▶ Material for this task
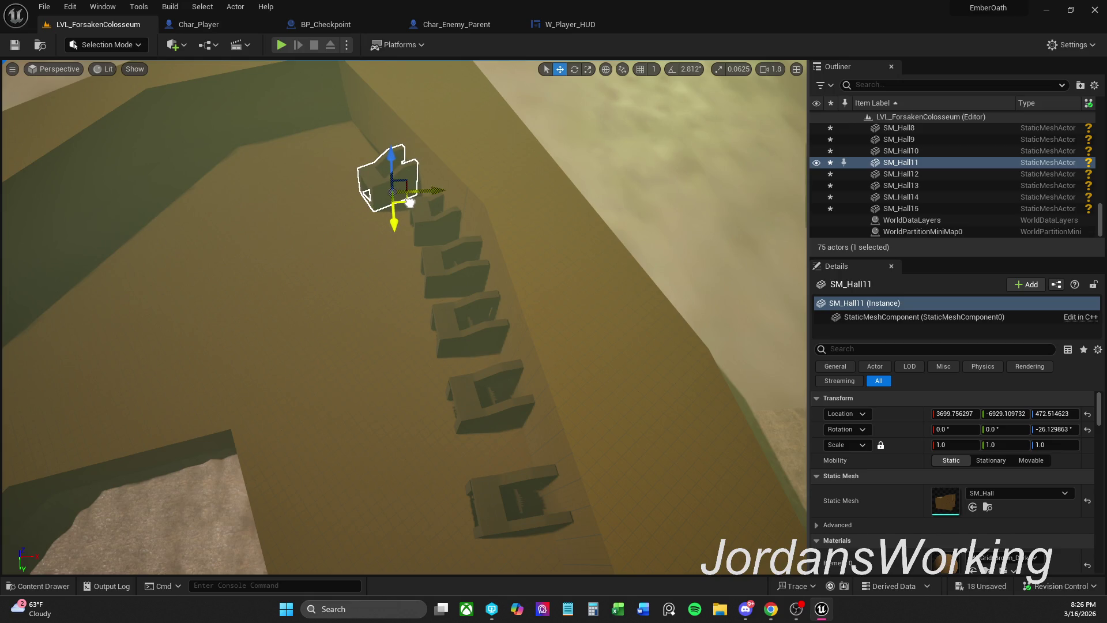
left_click(446, 241)
key("e")
mouse_move(448, 244)
left_mouse_down()
mouse_move(457, 242)
mouse_move(448, 251)
left_mouse_up()
key("w")
- Turn SM_Hall14 to yaw -10.02° and nudge SM_Hall13 to 4614.1, -4182.5, 472.5
left_click(432, 271)
key("e")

▶ Exercise goal
Produce an exact copy of each line from the one holding "left_mouse_up()" through the last line of the records, both included, and nothing more.

▶ Answer area
left_mouse_up()
key("w")
- Turn SM_Hall14 to yaw -10.02° and nudge SM_Hall13 to 4614.1, -4182.5, 472.5
left_click(432, 271)
key("e")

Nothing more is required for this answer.